The only item of proof remotely connecting appellant with the murder of the Houston police officer was the prosecutor’s inquiry concerning the indictment pending against appellant in that case. The State contends that evidence of a pending indictment is admissible to show bias, prejudice, and motive, citing Luna v. Beto, 395 F.2d 35 (5th Cir. 1968), cert. den., 394 U.S. 966, 89 S.Ct. 1310, 22 L.Ed.2d 568, and Blake v. State, 365 S.W.2d 795 (Tex.Cr.App.1963). These cases deal with the admissibility of charges pending against prosecution witnesses to show bias or interest and have nothing to do with a defendant who is testifying. Art. 38.29 controls in such situations and explicitly prohibits evidence of pending indictments to be used for impeachment purposes as was done here. Ridler v. State, 375 S.W.2d 447 (Tex.Cr.App.1964).
Further with respect to the question concerning the indictment, the State points out that it was never answered and that the jury was instructed to disregard the question. In Salazar v. State, 432 S.W.2d 957 (Tex.Cr.App.1968), the error in asking the defendant if he had been convicted of “ex-convict in possession of firearms” was held to be harmless even though the conviction referred to was then on appeal, since the question was withdrawn before the defendant could answer it and since the defendant had previously admitted final convictions for three serious felonies. In the instant case, however, it is clear that the prosecutor was aware that criminal proceedings against appellant in connection with the murder of the Houston police officer had not progressed beyond the indictment stage. The contrast in the seriousness of the crimes admitted by Salazar and appellant in this case and in the seriousness of the crimes offered for impeachment in Salazar and this case also provide a distinction between the two cases. The harmfulness of this error in a trial for assault with intent to murder a peace officer is manifest, and cannot be dismissed as it was in Salazar.
For the reasons discussed, the judgment is reversed and the cause remanded.

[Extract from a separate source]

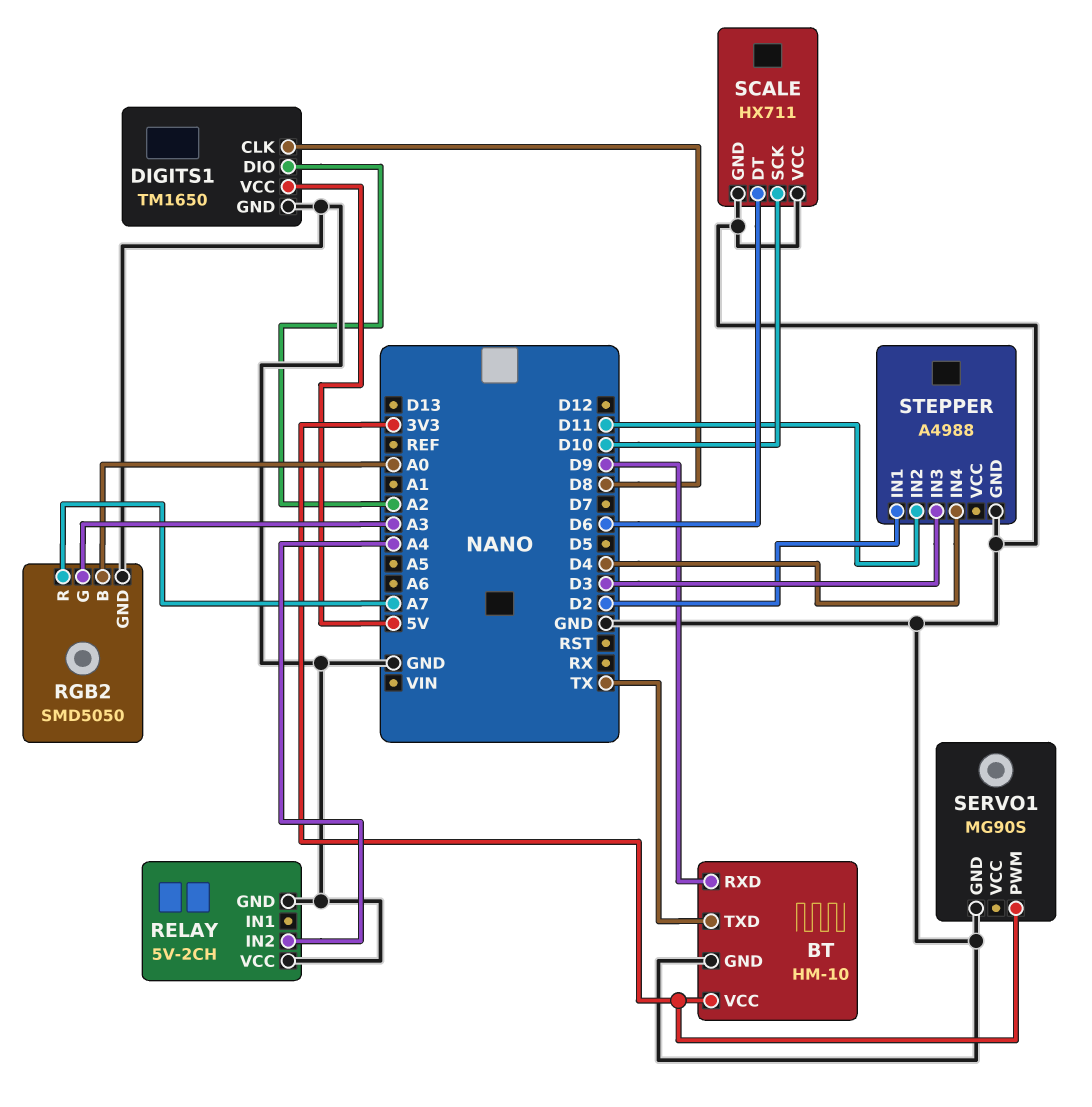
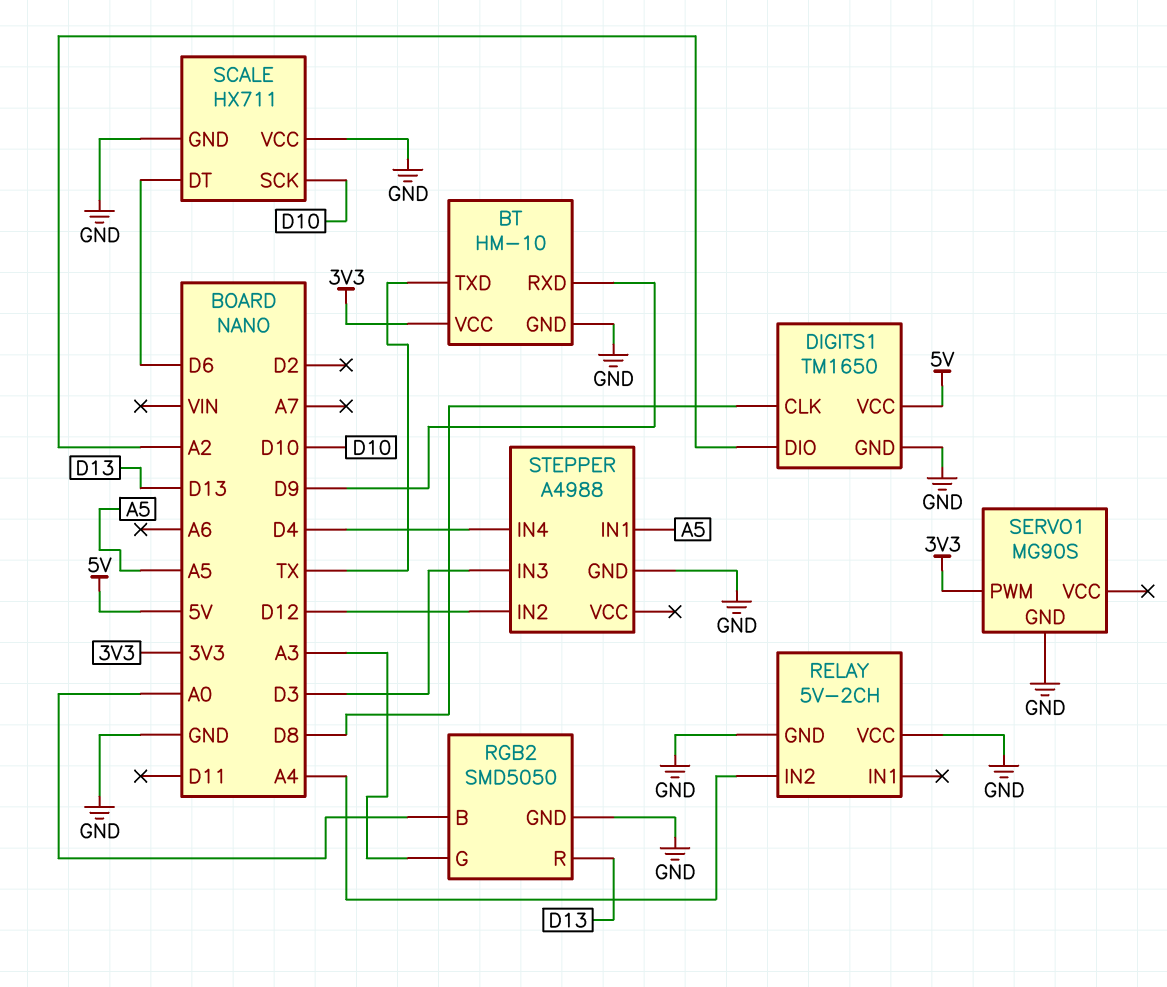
RGB2 pin R: A7 -> D13
STEPPER pin IN1: D2 -> A5
STEPPER pin IN2: D11 -> D12

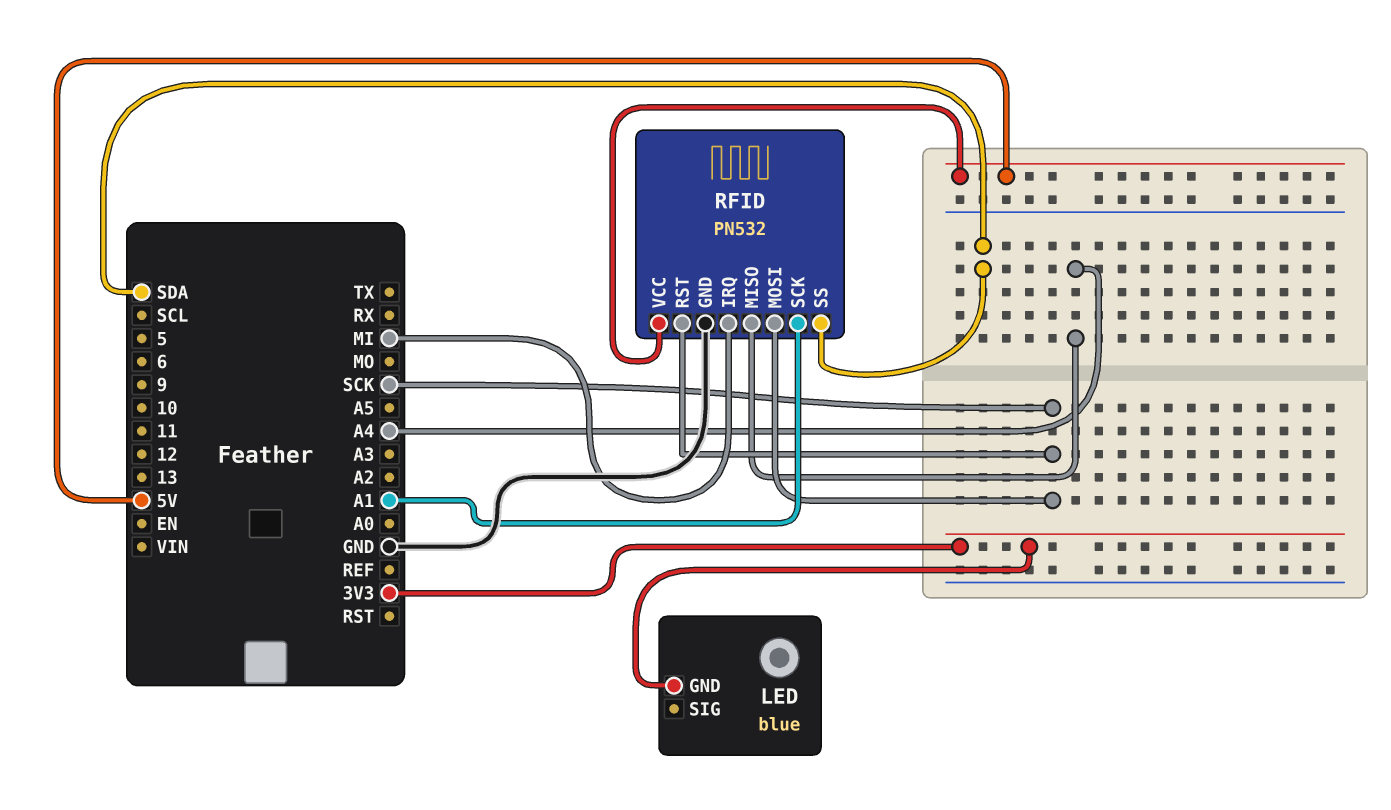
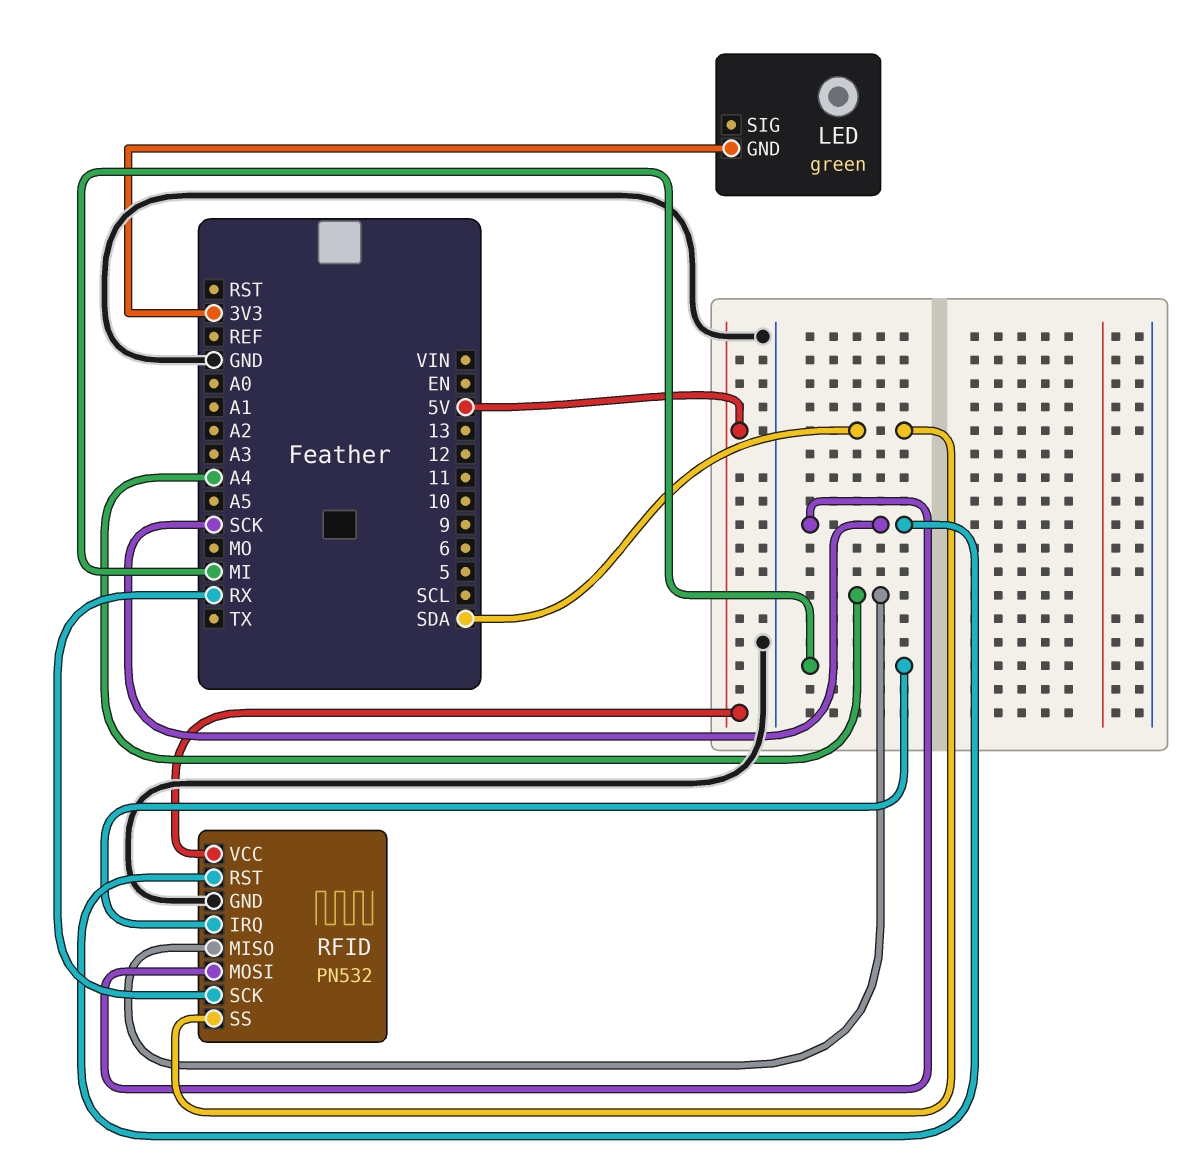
LED: blue -> green
RFID pin SCK: A1 -> RX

. Appellant was shot in the chin; Ashlock was wounded in the shin; and Bunch was not injured.
. “The fact that a defendant in a .criminal case * * * is or has been charged by indictment * * * with the commission of an offense against the criminal laws of this State * * * shall not be admitted in evidence on the trial of any criminal case for the purpose of impeaching any person as a witness unless * * * a final conviction has resulted.”
. “We object, Your Honor, on the ground, number one, it’s not the proper way to bring *593in an extraneous offense. Number two, it’s irrelevant and highly prejudicial to him and constitutes an irrelevant offense, unrelated offense.”